Exercise instructions
Pick out each line in the entries below that contains the word "name" and copy it.

* * * * * * *

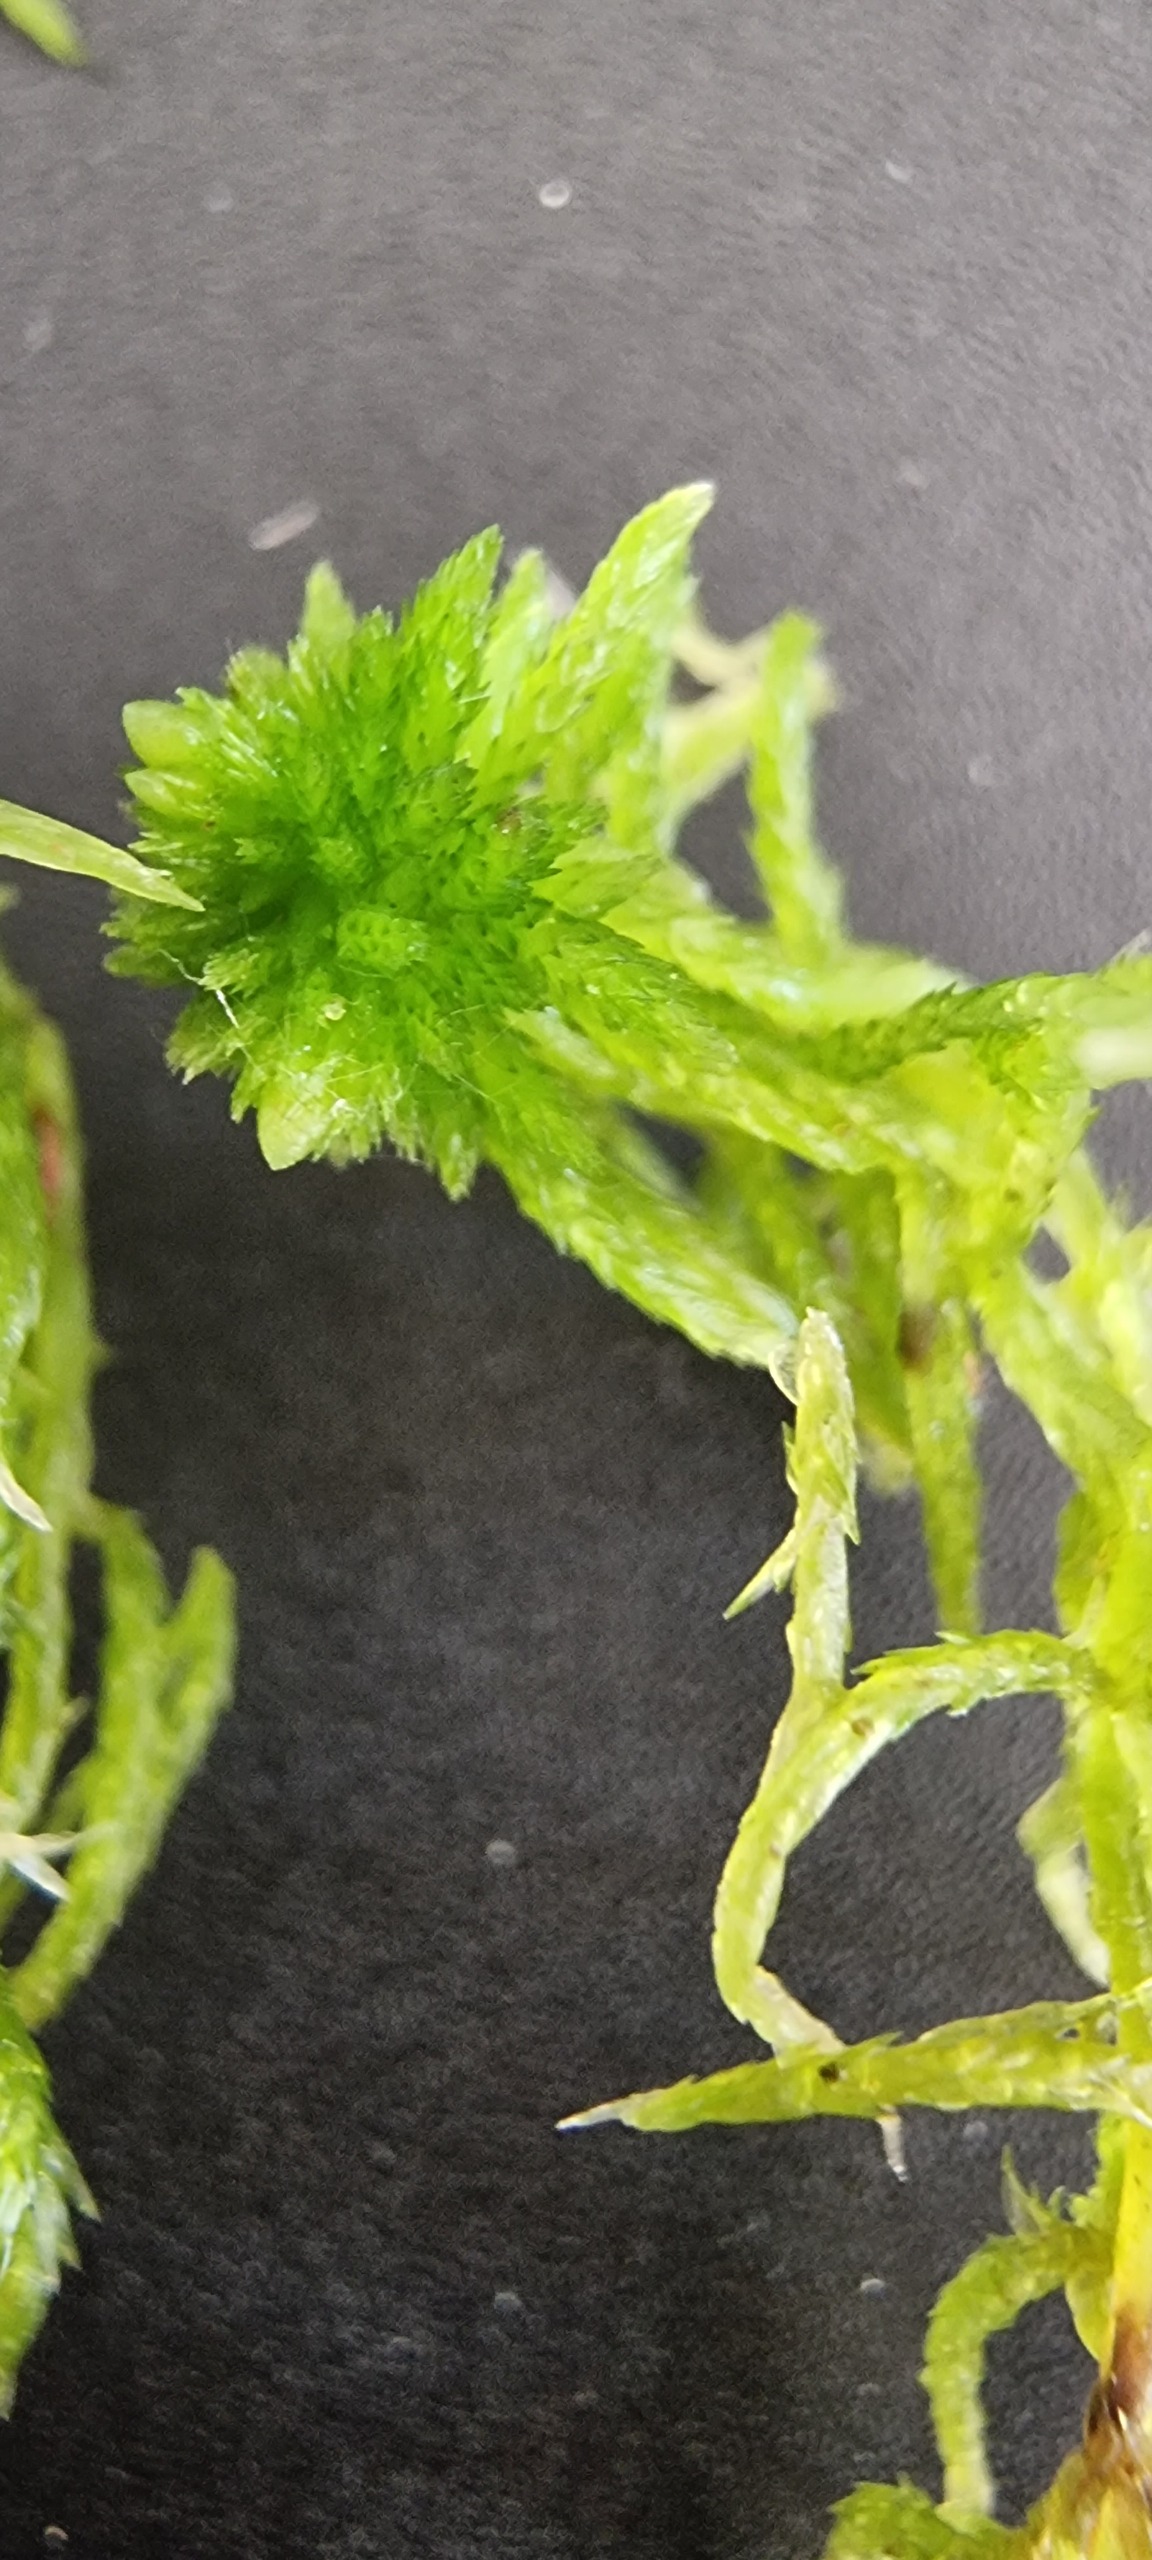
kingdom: Plantae
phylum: Bryophyta
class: Sphagnopsida
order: Sphagnales
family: Sphagnaceae
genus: Sphagnum
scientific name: Sphagnum fimbriatum
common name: Frynset tørvemos
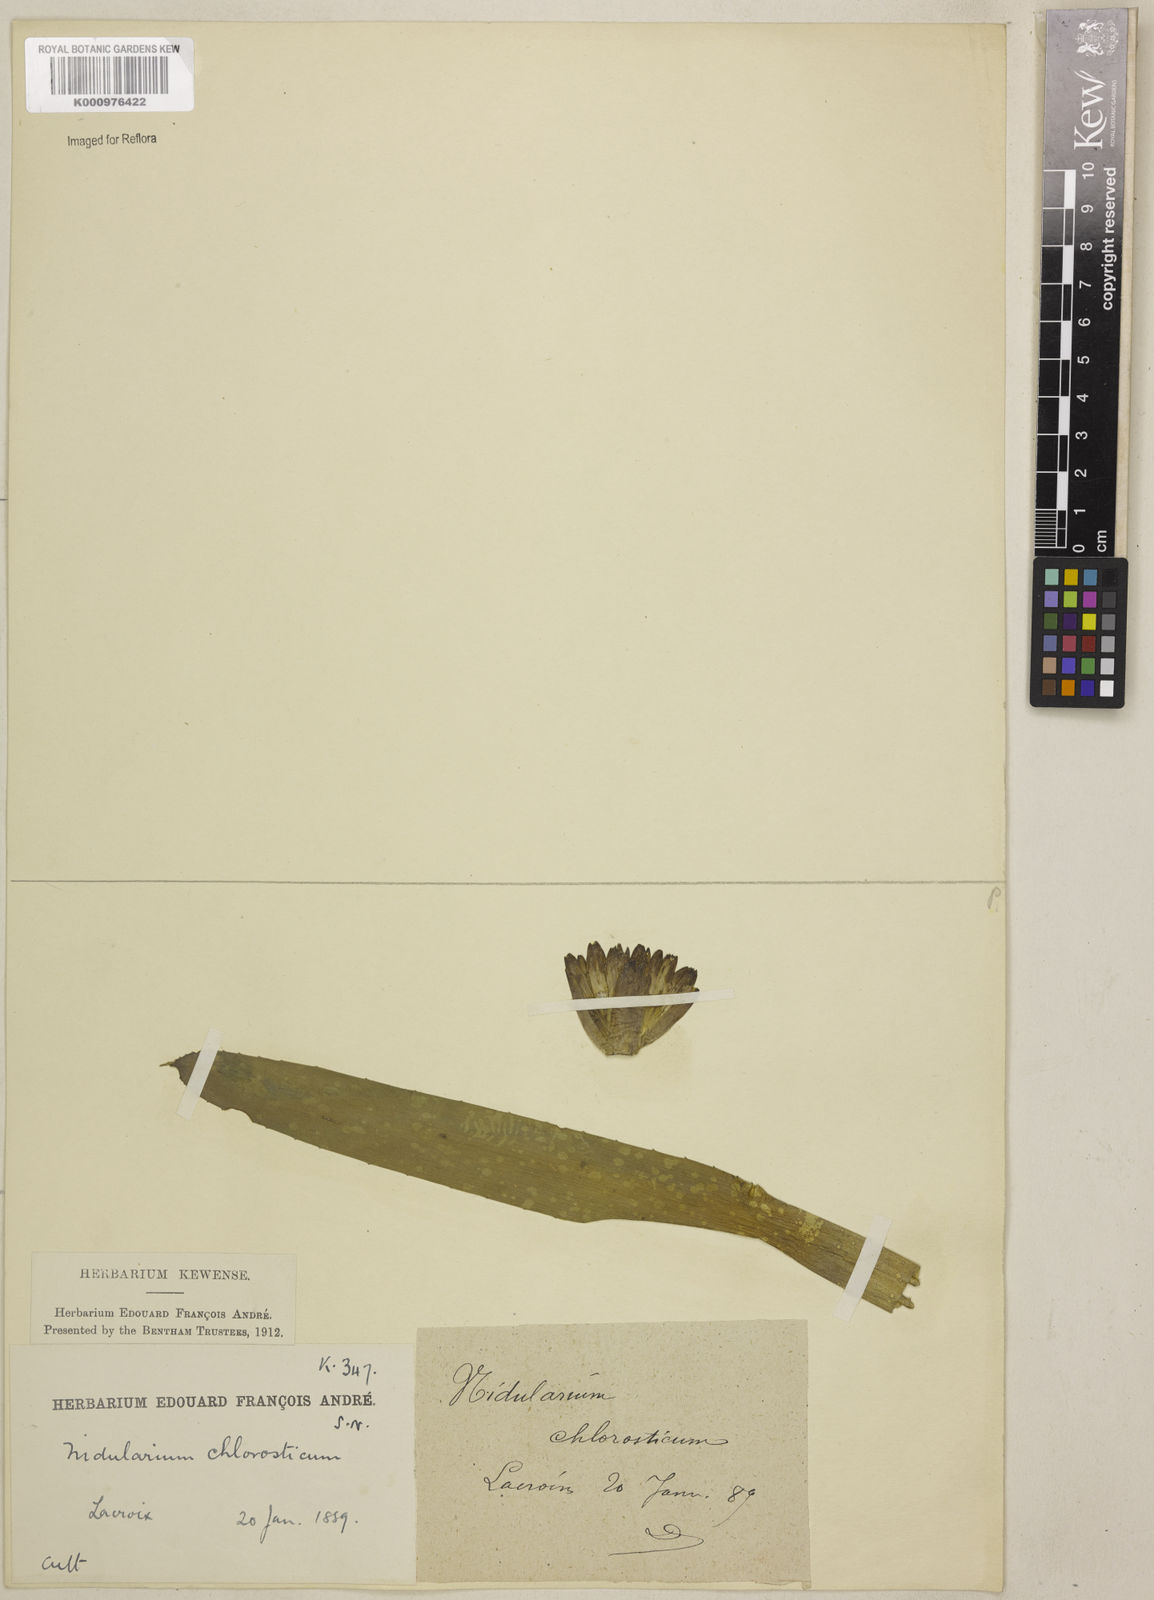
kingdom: Plantae
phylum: Tracheophyta
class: Liliopsida
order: Poales
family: Bromeliaceae
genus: Neoregelia
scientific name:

* * * * * * *

Reply
scientific name: Sphagnum fimbriatum
common name: Frynset tørvemos
scientific name:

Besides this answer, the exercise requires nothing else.